Global markets are rejoicing at the news that the U.S. has effectively rolled back its 'Independence Day' tariffs on Chinese imports, putting to bed the worst of the trade war fears.
Both sides have agreed to a rollback for a ninety-day period to allow negotiations towards a concrete trade deal, prompting investors to buy into U.S. assets again, including the U.S. Dollar.
We would have expected the USA's northern neighbour to benefit from the news, owing to the view that what's good for the U.S. is good for Canada, owing to the interconnectedness of the two economies. However, the Canadian Dollar is looking a bit weak here, which hints at ongoing GBP/CAD upside in the near term.
The Pound-to-Canadian Dollar exchange rate (GBP/CAD) trades at 1.8474, which is where we were this time on Friday. In fact, this is a level that has become quite familiar when looking back over the March to May period.
GBP/CAD is above the nine-day exponential moving average, and we think a test of 1.86 could be in prospect this week.
To be sure, while we do think the upside is to be preferred, the CAD will benefit from residual improvements in global trade sentiment and keep Pound Sterling honest.

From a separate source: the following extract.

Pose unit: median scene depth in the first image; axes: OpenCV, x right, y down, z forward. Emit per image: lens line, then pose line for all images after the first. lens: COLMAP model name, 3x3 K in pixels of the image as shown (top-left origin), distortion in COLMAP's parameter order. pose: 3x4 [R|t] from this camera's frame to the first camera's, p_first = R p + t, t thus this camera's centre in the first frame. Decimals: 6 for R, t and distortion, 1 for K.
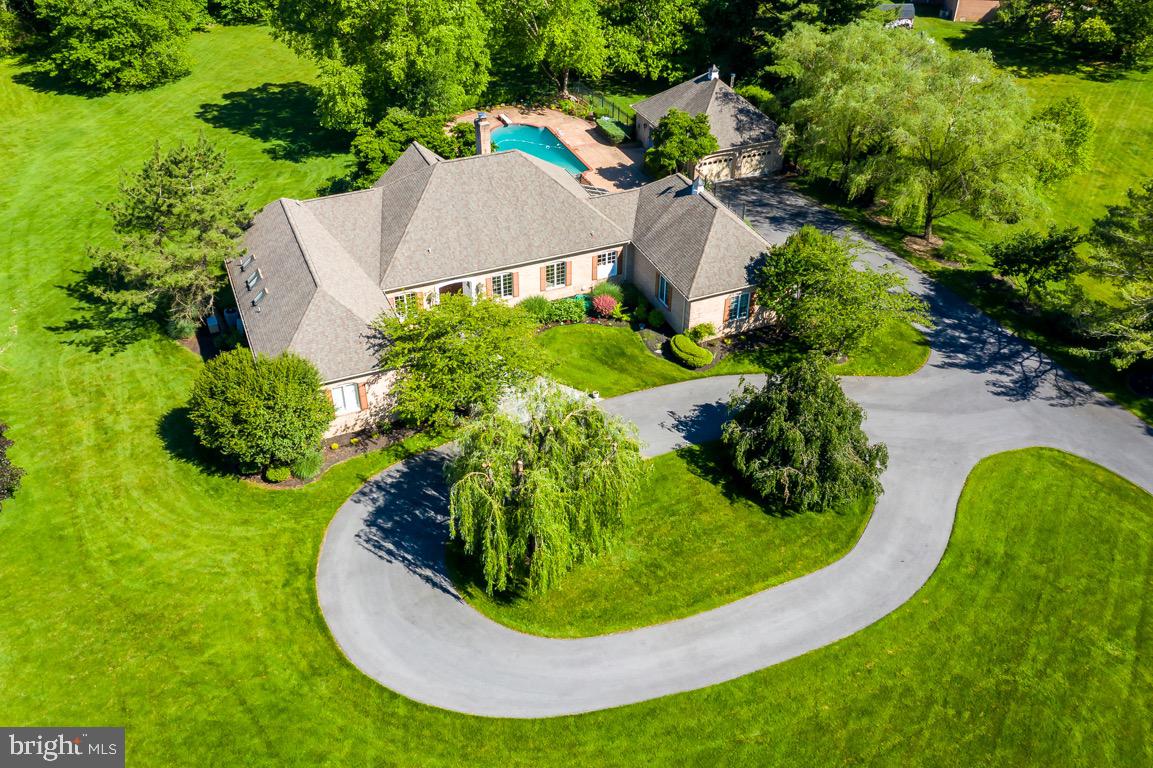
lens RADIAL K [[1091.5, 0, 578.3], [0, 1091.5, 359.6], [0, 0, 1]] dist [-0.010479, -0.009738]
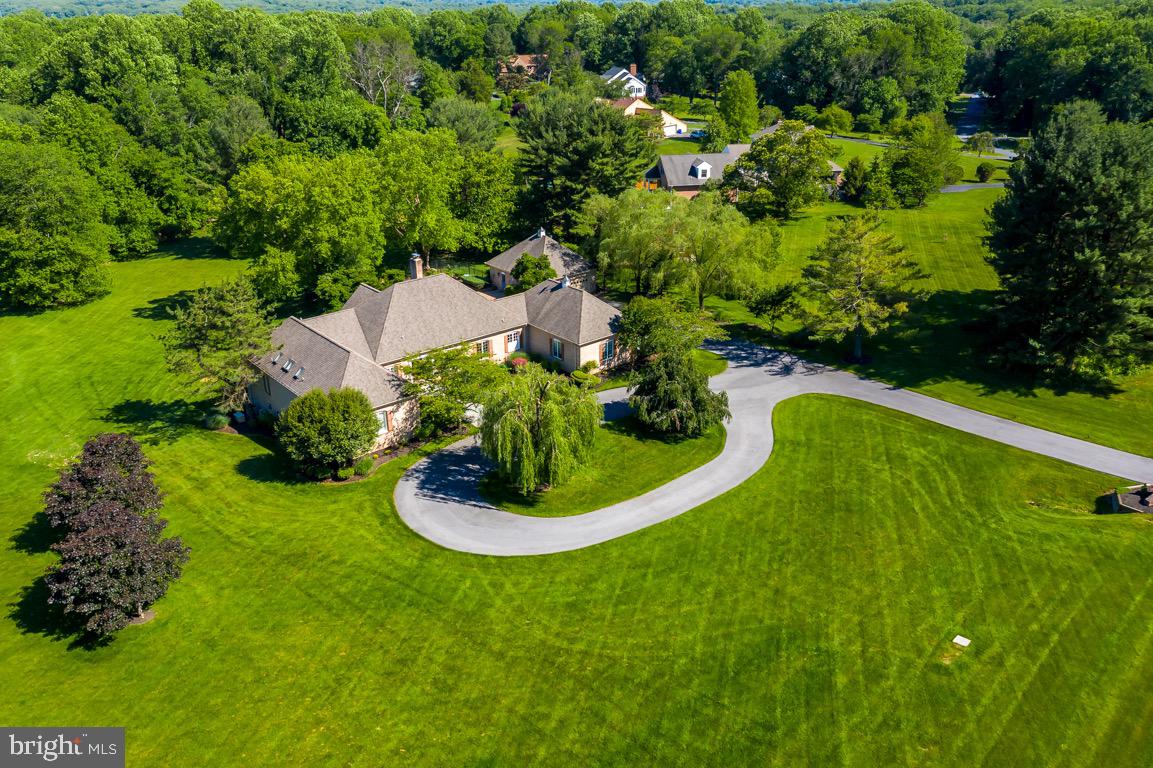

This is why upside will be limited for the foreseeable future and a retest of 2025 highs at 1.87 is unlikely.
Downside pressures would meet support at 1.83.
Above: GBP/CAD at daily intervals.
The CAD's inability to fire on Monday most likely speaks to concerns that the local economy is already feeling the strain of trade uncertainty and that whatever happens, we won't be returning to a pre-Trump world.
"The Canadian dollar continues to weaken against its major-currency peers as lagging uncertainty effects put downward pressure on interest rate expectations," says Karl Schamotta, Chief Market Strategist at Corpay.
The Bank of Canada will likely remain in 'easing' mode after Friday's Canadian employment release showed the economy added just 7,400 jobs in April, with most of the net hiring coming in the public sector.
This as the labour force expanded by 46,700 workers, which means the unemployment rate rose to reach 6.9%.
Schamotta points out that 33K manufacturing jobs were lost in Ontario alone as trade frictions hit export-sensitive sectors. In fact, without federal election hiring, at least 30K jobs would have been subtracted nationally.
"Some of this weakness could reverse in coming months as major auto plants resume production, but swap-implied odds on a rate cut at the Bank of Canada’s June meeting are holding at around 60%, with a move fully priced in for July," says Schamotta.